You are viewing a plain text version of this content. The canonical link for it is here.
Posted to users@kafka.apache.org by Pavel Koroliov <af...@gmail.com> on 2018/10/29 12:28:25 UTC
Problem with kafka-streams aggregate windowedBy
Hi everyone! I use kafka-streams, and i have a problem when i use
windowedBy. Everything works well until I restart the application. After
restarting my aggregation starts from beginning.
Code bellow:
>
> StreamsBuilder builder = new StreamsBuilder()

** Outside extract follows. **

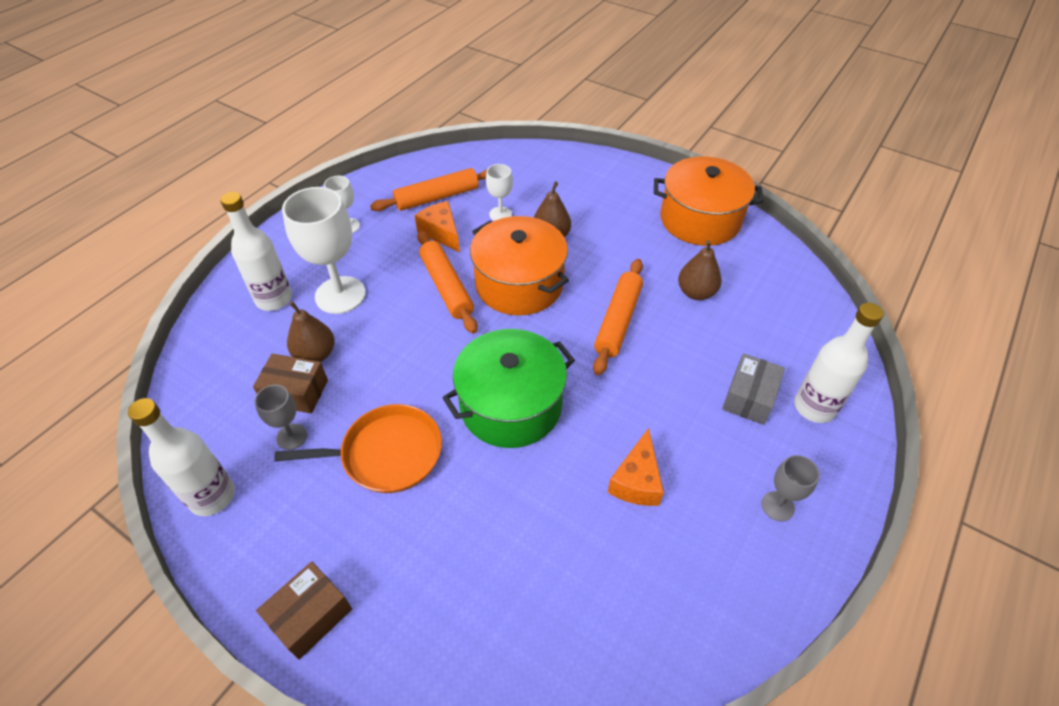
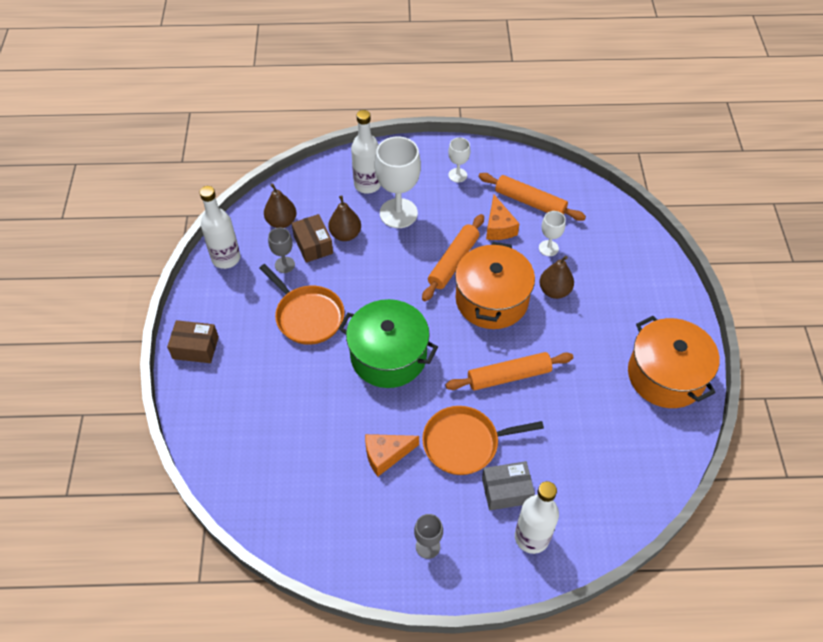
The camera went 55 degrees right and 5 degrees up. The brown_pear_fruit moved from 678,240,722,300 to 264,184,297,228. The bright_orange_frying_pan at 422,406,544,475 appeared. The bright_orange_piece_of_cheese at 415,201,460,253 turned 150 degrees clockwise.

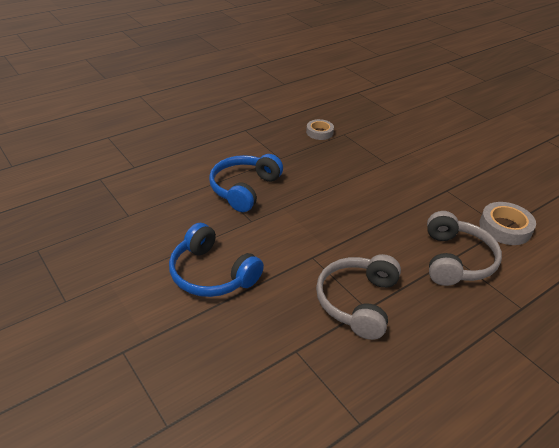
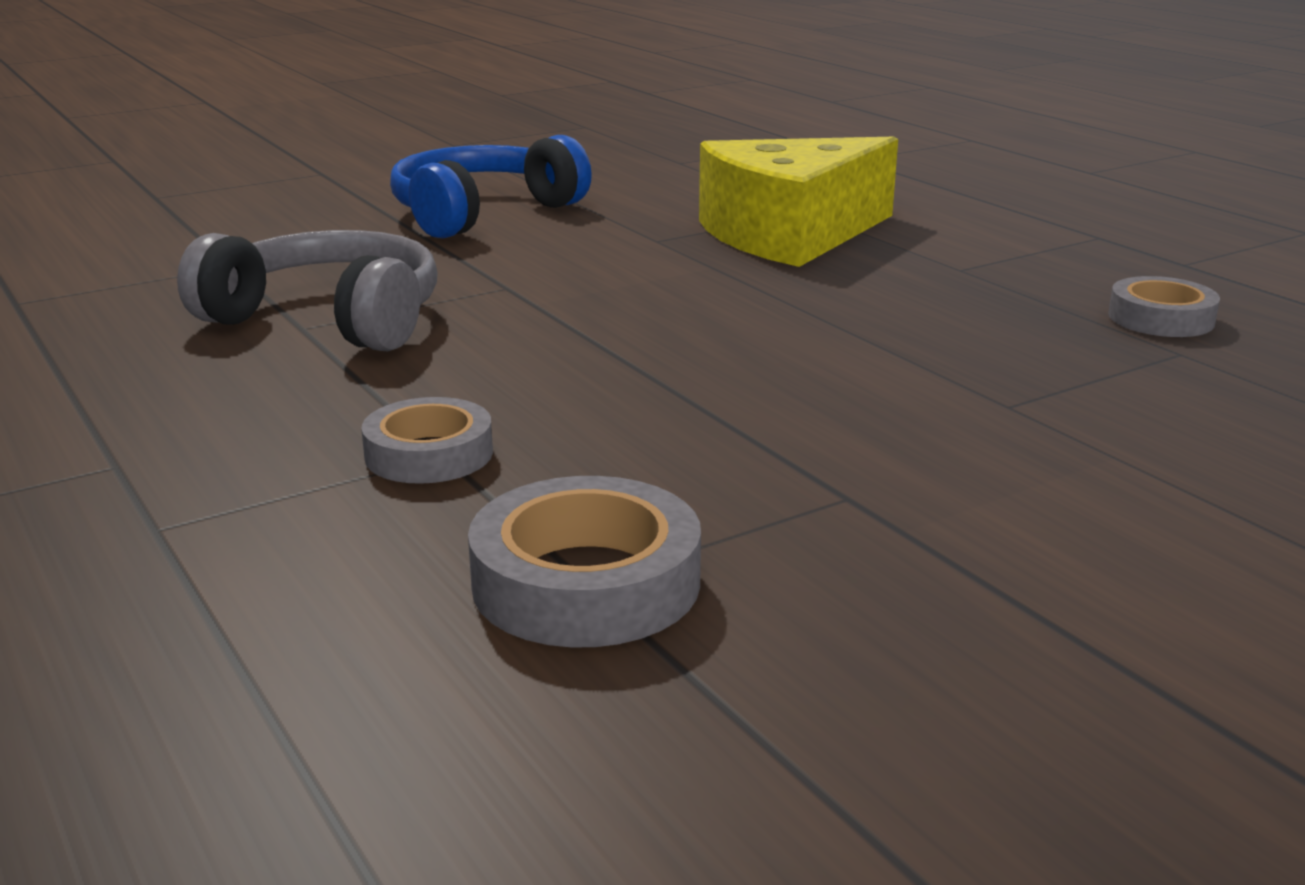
The camera went 95 degrees right and 15 degrees down. The grey_headphones at 427,211,502,286 was replaced by the grey_sticky_tape at 361,397,493,484. The blue_headphones at 209,154,283,212 was replaced by the yellow_piece_of_cheese at 699,137,898,267.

> KStream stream = builder.stream(topic, Consumed.with(Serdes.String(), Serdes.String()))
>
> KTable table = stream.groupByKey().windowedBy(TimeWindows.of(TimeUnit.MINUTES.toMillis(15)))
> .aggregate(
> { new AggregatorModel() },
> { key, value, aggregate ->
> return aggregate.add(value)
> }
> )
> .toStream()
> .map({ k, v ->
> new KeyValue<>(k.window().end(), v)
> })
> .to('output')
>
> def config = new Properties()
> config.put(StreamsConfig.APPLICATION_ID_CONFIG, applicationId)
> config.put(StreamsConfig.BOOTSTRAP_SERVERS_CONFIG, 'localhost:9092')

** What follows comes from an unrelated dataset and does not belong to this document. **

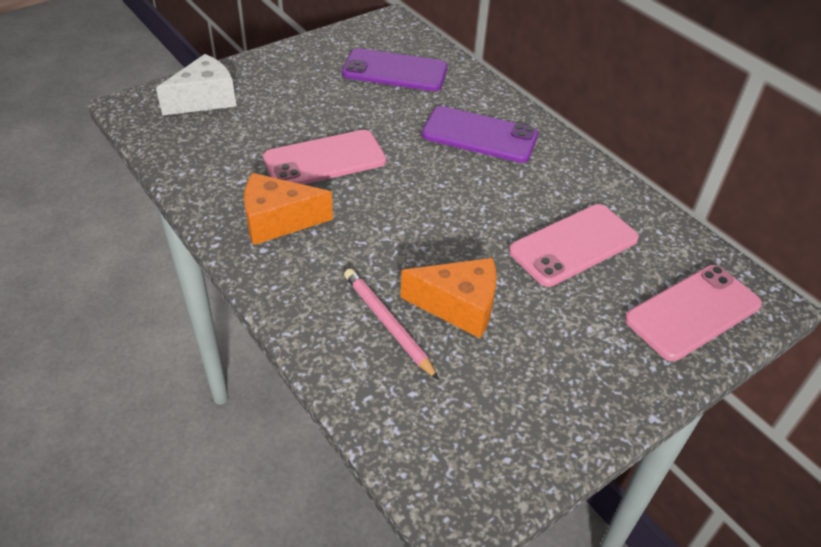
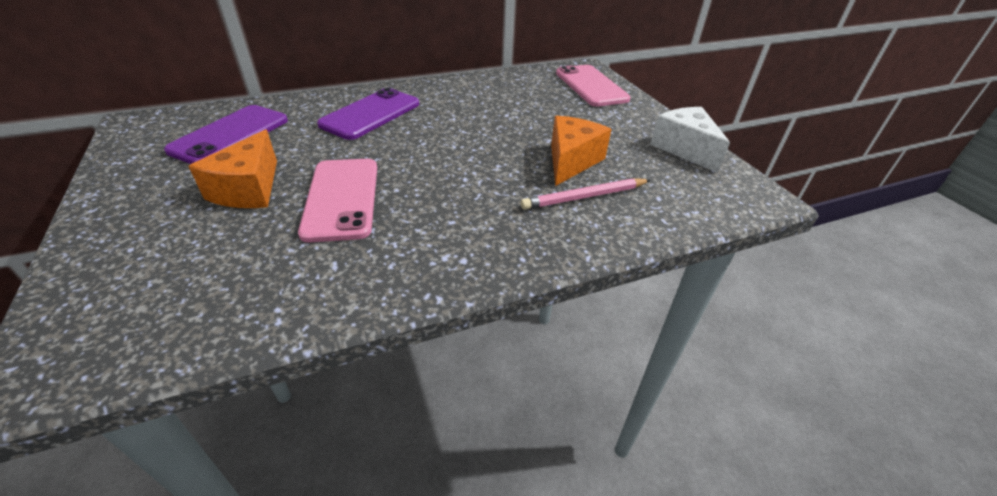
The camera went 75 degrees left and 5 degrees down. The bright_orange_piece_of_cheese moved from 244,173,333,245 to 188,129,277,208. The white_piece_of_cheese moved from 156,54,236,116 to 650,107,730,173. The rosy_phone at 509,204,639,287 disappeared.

> config.put(StreamsConfig.COMMIT_INTERVAL_MS_CONFIG, TimeUnit.SECONDS.toMillis(60))
>
> KafkaStreams kafkaStreams = new KafkaStreams(builder.build(), config)
> kafkaStreams.start()
>
>
I've tried add to config ConsumerConfig.AUTO_OFFSET_RESET_CONFIG set to
'latest' and 'earliest' but it didn't help.
Can you help me understand what I'm doing wrong?
Thank you.
Re: Problem with kafka-streams aggregate windowedBy
Posted by Vincenzo D'Amore <v....@gmail.com>.
Hi Pavel, did you understood why do you have such strange behaviour?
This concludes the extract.